Целую тебя, родная. Поцелуй отца.
Кате привет.
Николай.
Твое письмо шло 12 дней.
[Январь 1942 г. Москва]
Н. В. ЧИДСОН
Я приехал в Москву позже, чем думал. Спасибо тебе, любимая, за письма. Они встретили меня в день приезда.{124} Можно ли мечтать о лучшей встрече. Москва почти не изменилась, только как-то посуровела и чем-то неуловимым стала напоминать Ленинград. В первый же день я прошел мимо Тамариного{125} окна. Сейчас на нем крест из газетной бумаги. Не могу и не хочу верить, что это приговор моим желаниям и ответ на мои надежды. Верю, что окно еще откроется и ты будешь поджидать меня, сидя на подоконнике, махать мне рукой, строить мне рожи, посылать мне воздушные поцелуи, кричать что-нибудь из «Вавилы»,{126} хохотать наперебой с Тамарой и торопить меня, чтобы я скорей шел, потому что стол уже накрыт и у вас подвело животы после репетиции. Верю, что окно еще откроется и что мне попадет от тебя утром за то, что я вечером не совсем плотно задернул занавески и что солнце мешает тебе спать.
Ногу мне стали лечить кварцем. Врач обещает, что скоро стану ходить по-человечески. Пытался тебе звонить. Просидел всю ночь — ничего не вышло. Очень грустно. Свой телефон пришлю, как только появится. Все время встречаю людей, которые тебя видели, — Виткина,{127} Петрусова,{128} Суламифь,{129} — завидую смертельно. Как только вылечу ногу, отпрошусь в Куйбышев,{130}
В Москве я уже четвертый день — прости, родная, что пишу только сегодня. Пришлось заниматься всяческими делами, пока не устроился. Теперь жизнь пойдет нормальней, буду писать часто. Не забывай и ты меня, Наташа. Не забывай и не разлюбливай. Помни, что ты единственная хозяйка моего счастья. Целую тебя, красавица. Спи спокойно.

(Задание 1) Измените часть письма из Москвы, начав со слов «Ногу мне стали» и завершив после слов «красавица. Спи спокойно.»: замените в ней «Куйбышев» на «Свердловск».
(Задание 2) Напишите продолжение письма из Москвы, начиная сразу после его последней фразы.
Приведённые далее записи не имеют отношения к письму.

[Сохранённые записи данных]
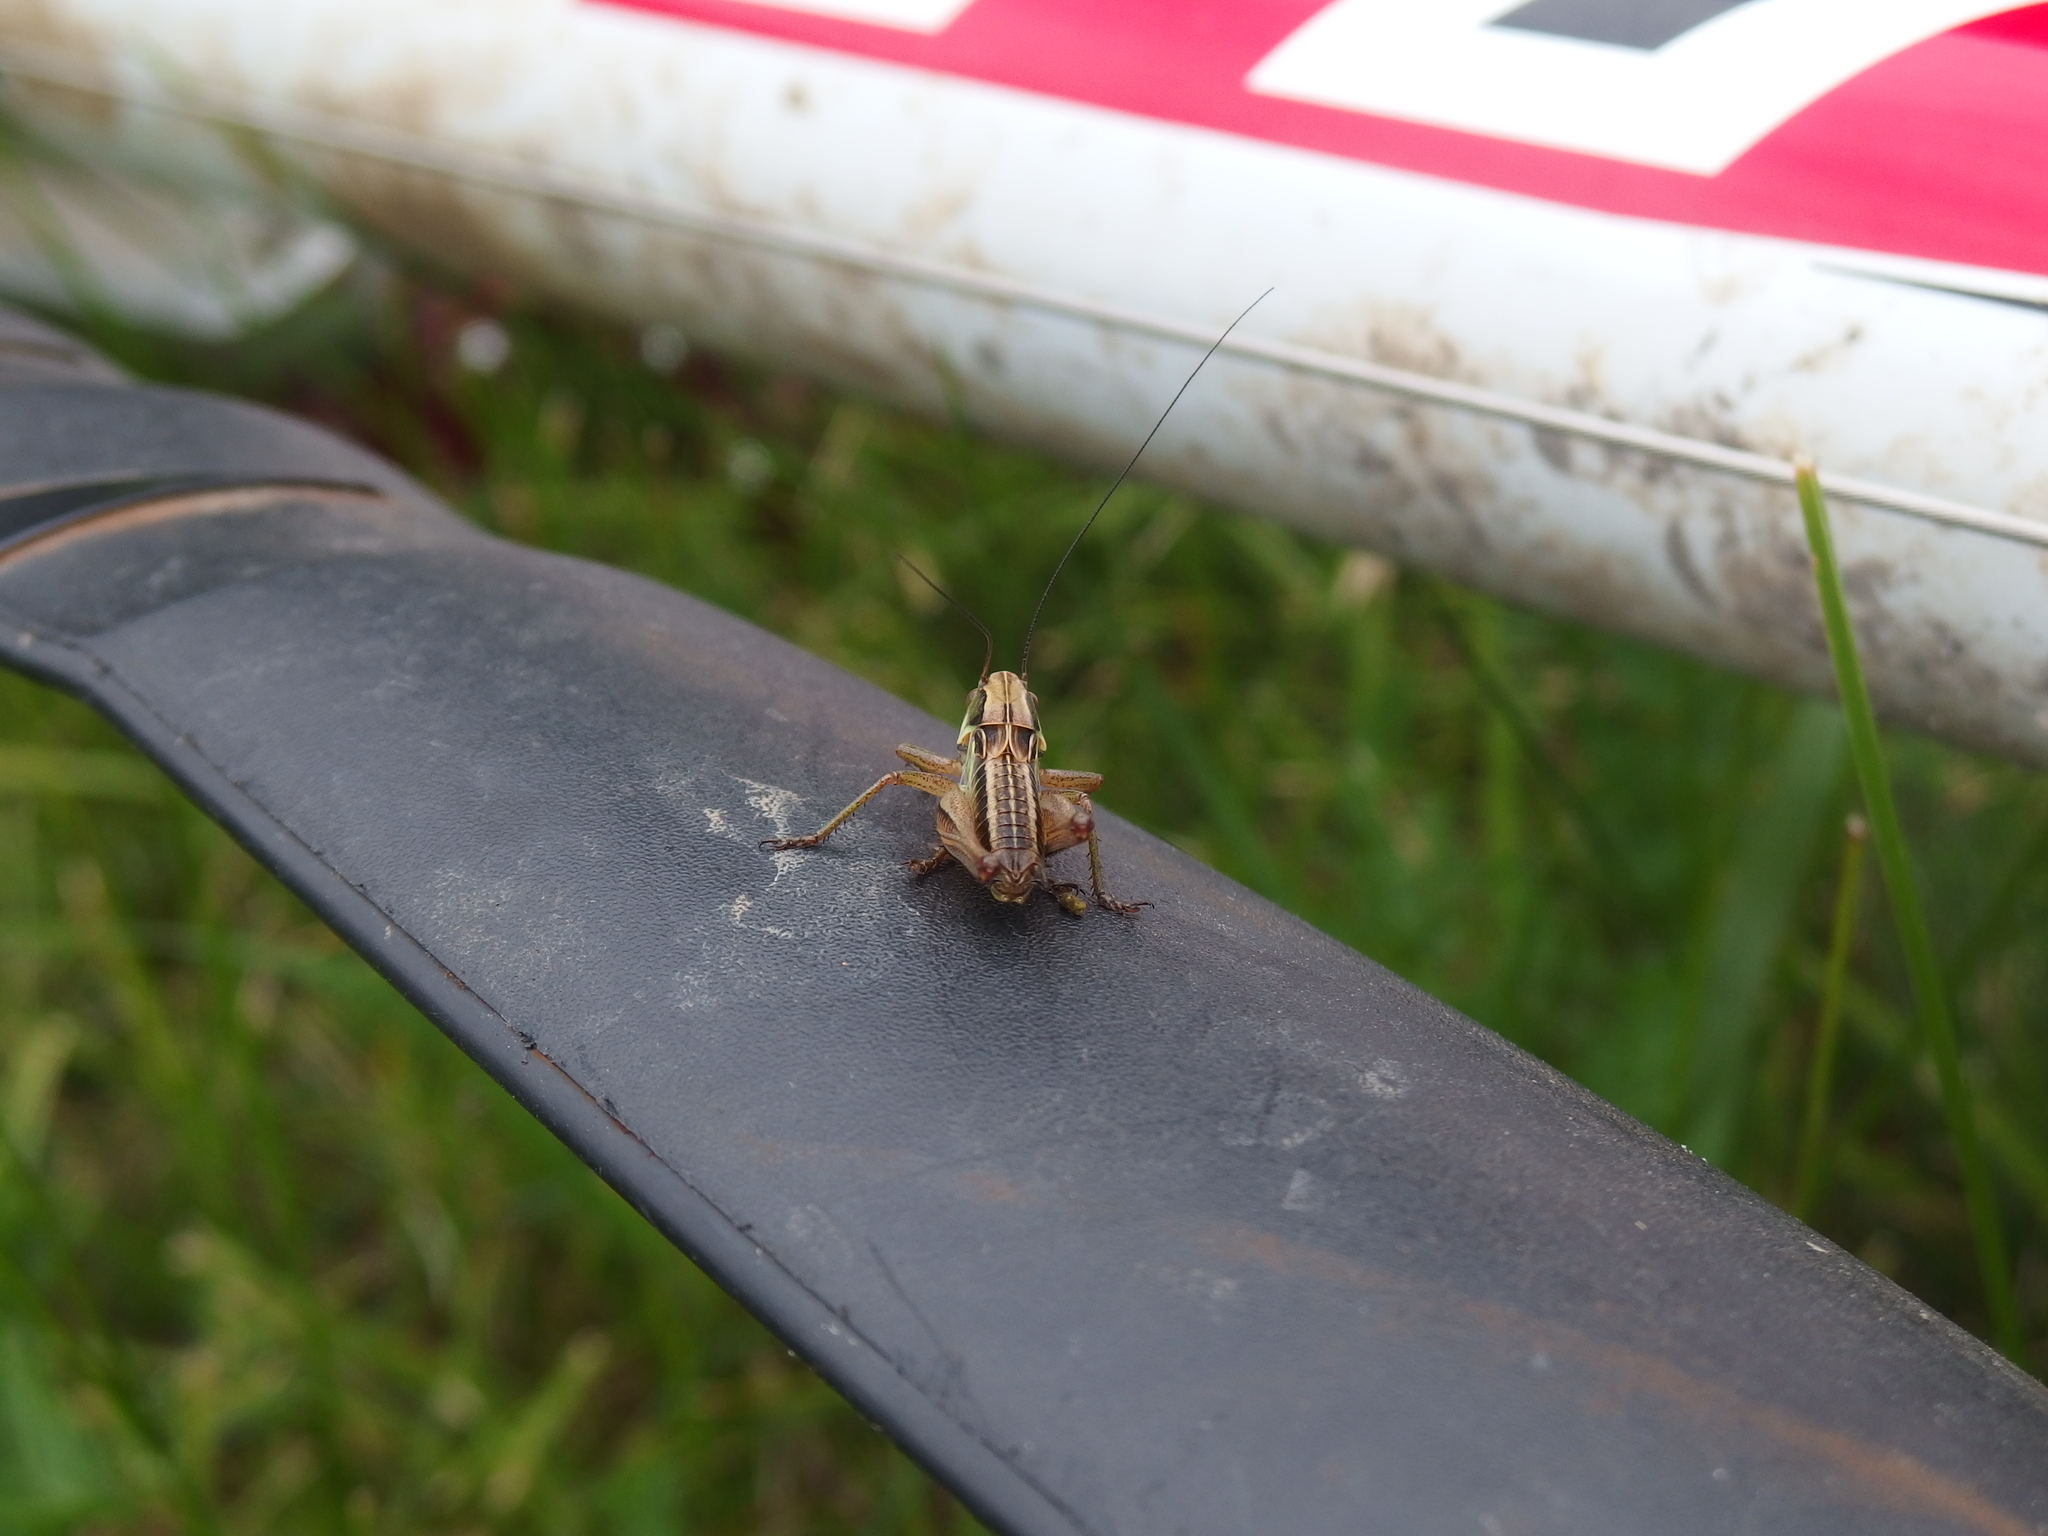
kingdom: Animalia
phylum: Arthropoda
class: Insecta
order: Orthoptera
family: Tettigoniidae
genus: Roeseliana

==

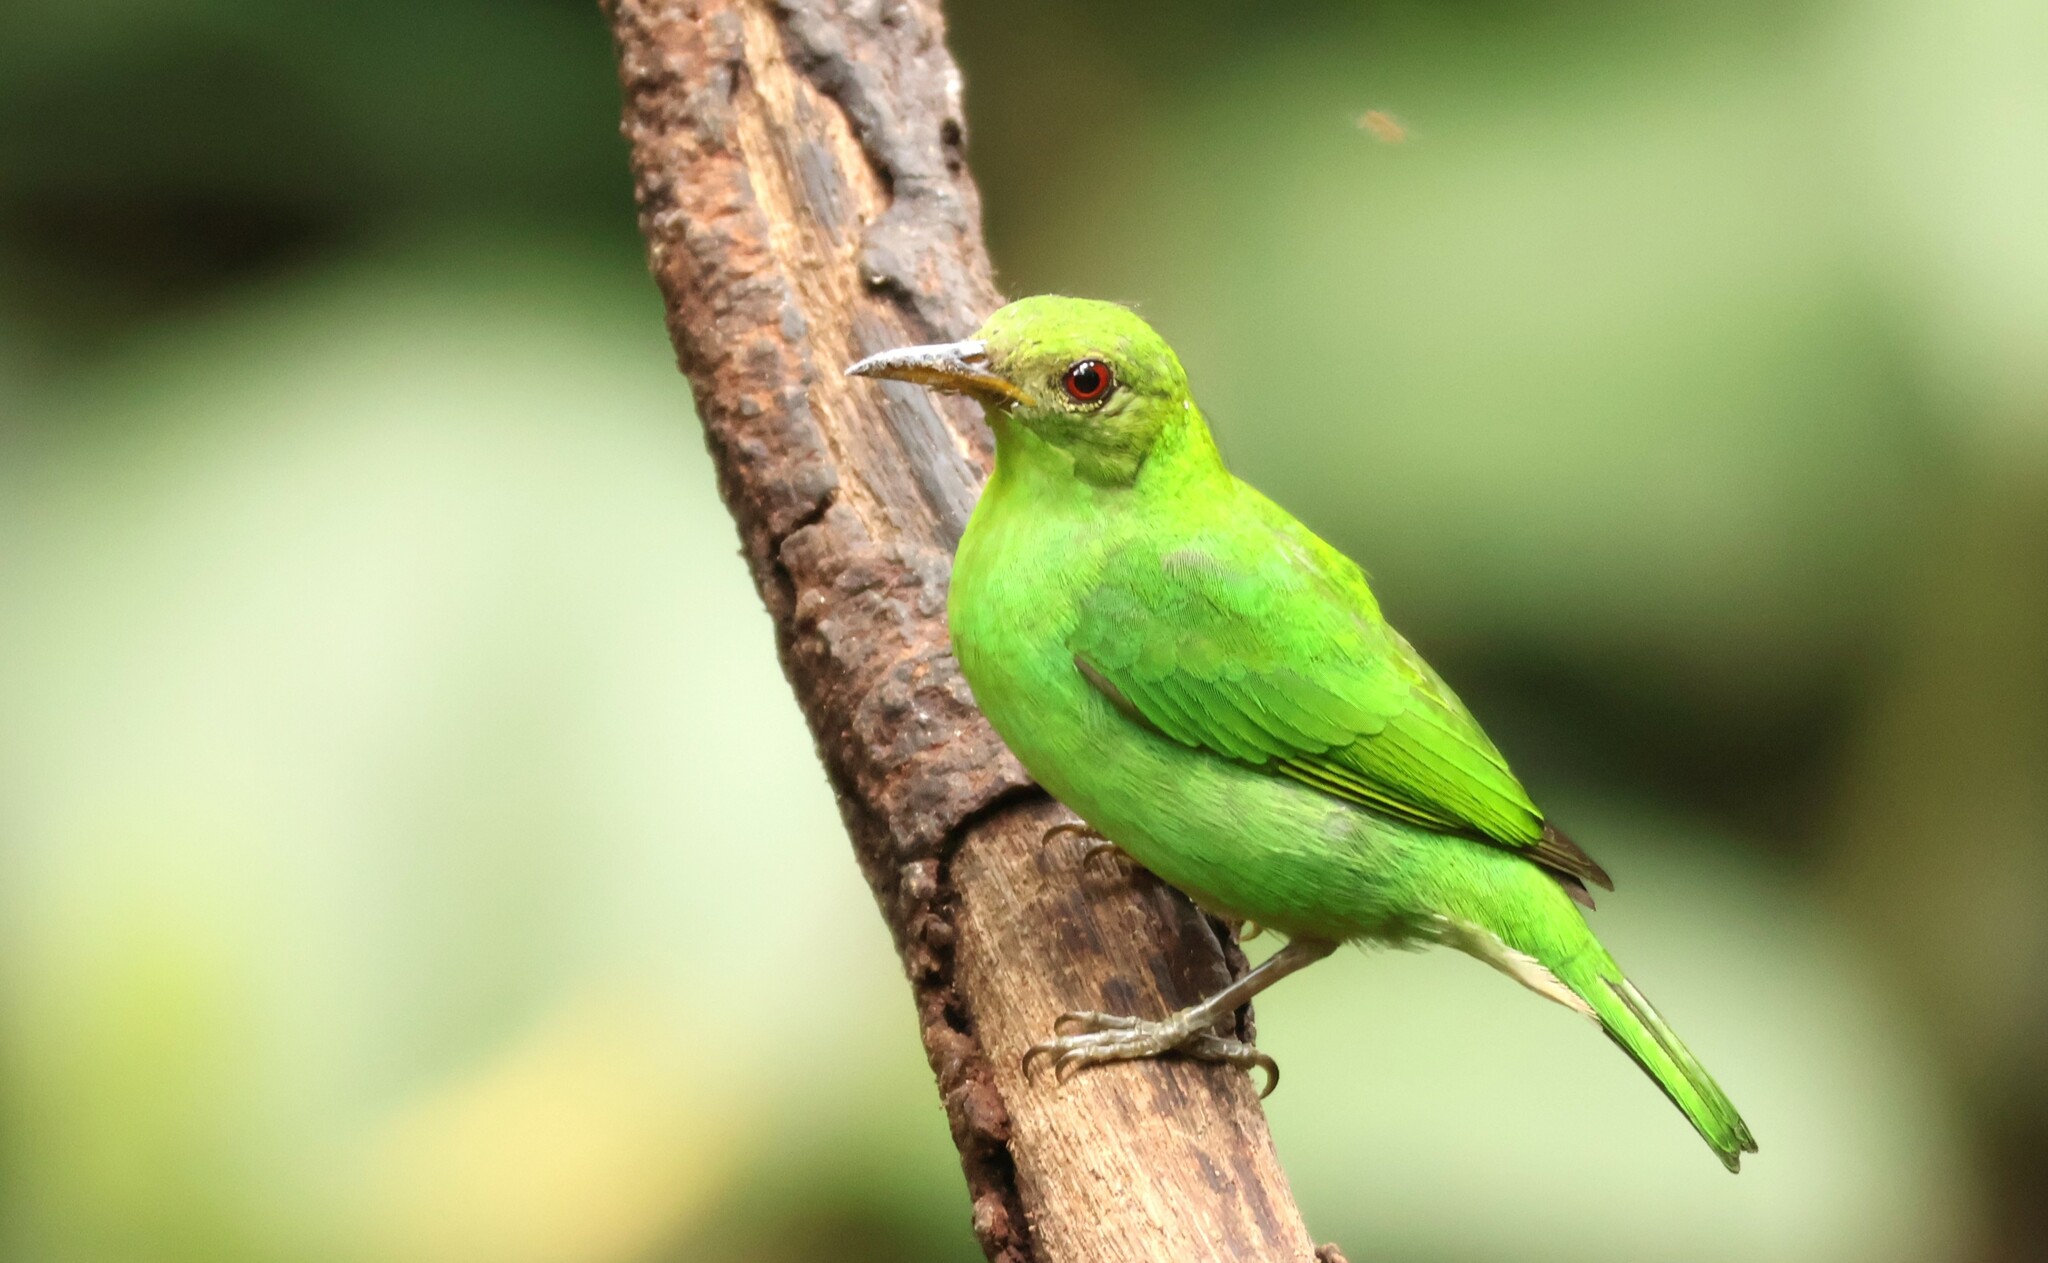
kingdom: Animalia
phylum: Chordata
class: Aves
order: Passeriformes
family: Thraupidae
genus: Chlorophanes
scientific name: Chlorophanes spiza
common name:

...

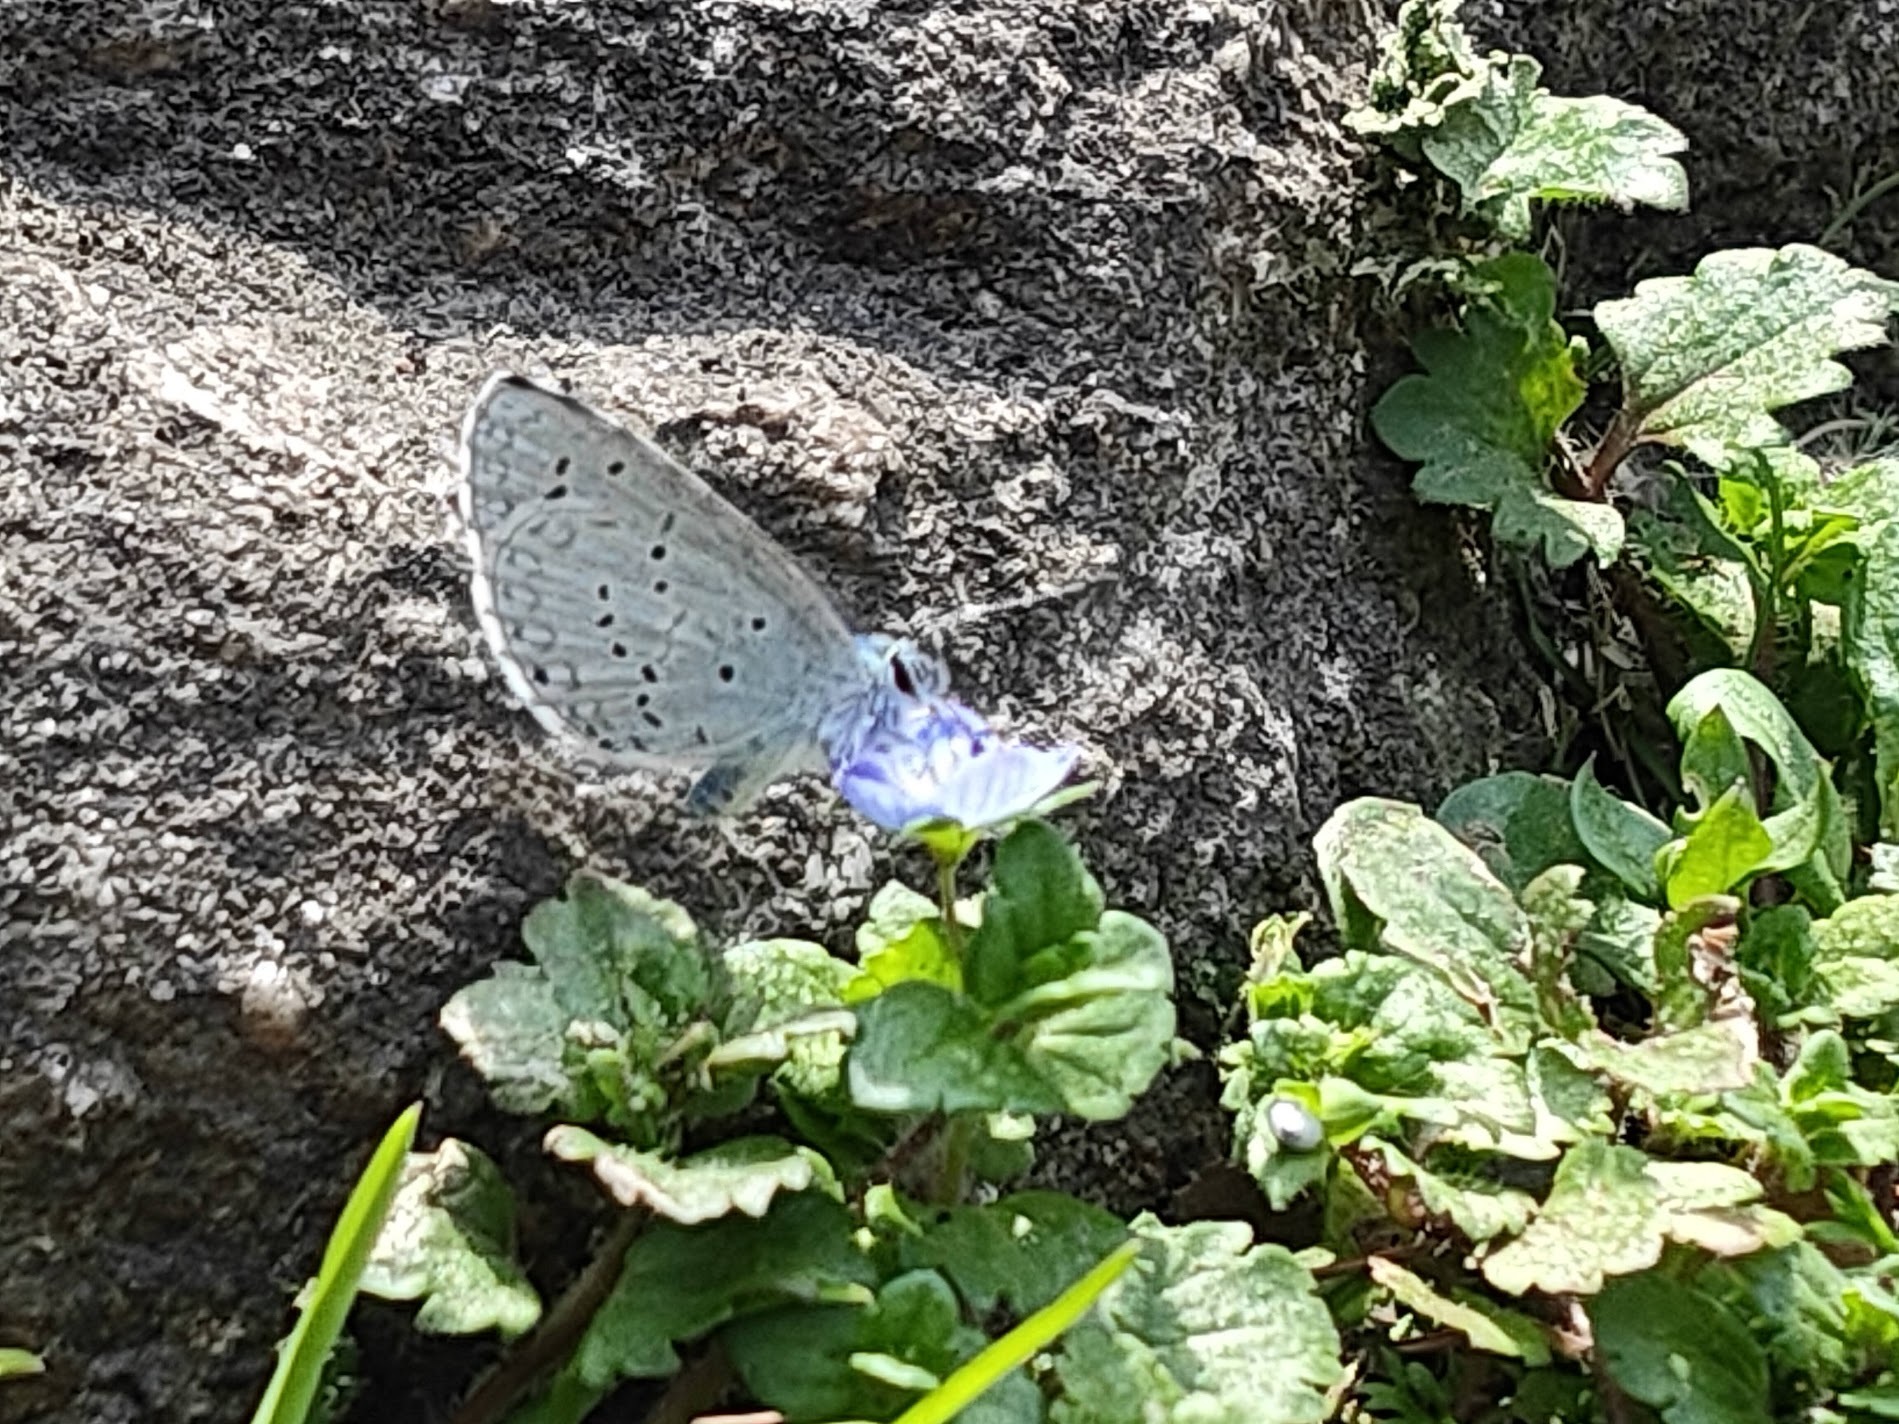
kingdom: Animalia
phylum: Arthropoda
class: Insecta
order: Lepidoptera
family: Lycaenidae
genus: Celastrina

(Ответ 1)
Ногу мне стали лечить кварцем. Врач обещает, что скоро стану ходить по-человечески. Пытался тебе звонить. Просидел всю ночь — ничего не вышло. Очень грустно. Свой телефон пришлю, как только появится. Все время встречаю людей, которые тебя видели, — Виткина,{127} Петрусова,{128} Суламифь,{129} — завидую смертельно. Как только вылечу ногу, отпрошусь в Свердловск,{130}
В Москве я уже четвертый день — прости, родная, что пишу только сегодня. Пришлось заниматься всяческими делами, пока не устроился. Теперь жизнь пойдет нормальней, буду писать часто. Не забывай и ты меня, Наташа. Не забывай и не разлюбливай. Помни, что ты единственная хозяйка моего счастья. Целую тебя, красавица. Спи спокойно.

(Ответ 2)
Николай.
Миша{131} всем кланяется. Поцелуй Дмитраш{132} и передай самый мой сердечный привет маме.{133}
Пока пиши на Электрозаводскую, 27, кв. 12. Живем мы сейчас с Мишкой в квартире Виткина на Сретенке (Сильверстов пер.). В квартире часто никого не бывает, и я боюсь, что письма могут пропасть.
[Январь 1942 г. Москва]
Н. В. ЧИДСОН
Вчера в первый раз за восемь месяцев был в кино. Смотрел «Маскарад». Играли знакомые ленинградские барышни. Несмотря на семейные усилия (одна из барышень играла вместе со своим мужем), вконец испортить пьесу им так и не удалось.{134}
Сидя в темноте и глядя на картину, я уже через десять минут стал видеть другую. Лампу на низеньком столике, рядом с лампой часы, рядом с часами папиросы, рядом со мной ты. На тебе самый твой красивый костюм. Ты лежишь повернувшись ко мне всеми своими родинками и споришь со мной о Лермонтове.
Я не очень помню, какими словами я поругивал его стихи, но очень хорошо помню твои слова в их защиту: «Если бы Лермонтов был жив, я стала бы его любовницей». Думаю, что ни один академик, работай он над Лермонтовым хоть всю жизнь, не нашел бы аргумента, который сумел бы более веско и убедительно выявить достоинства «Маскарада».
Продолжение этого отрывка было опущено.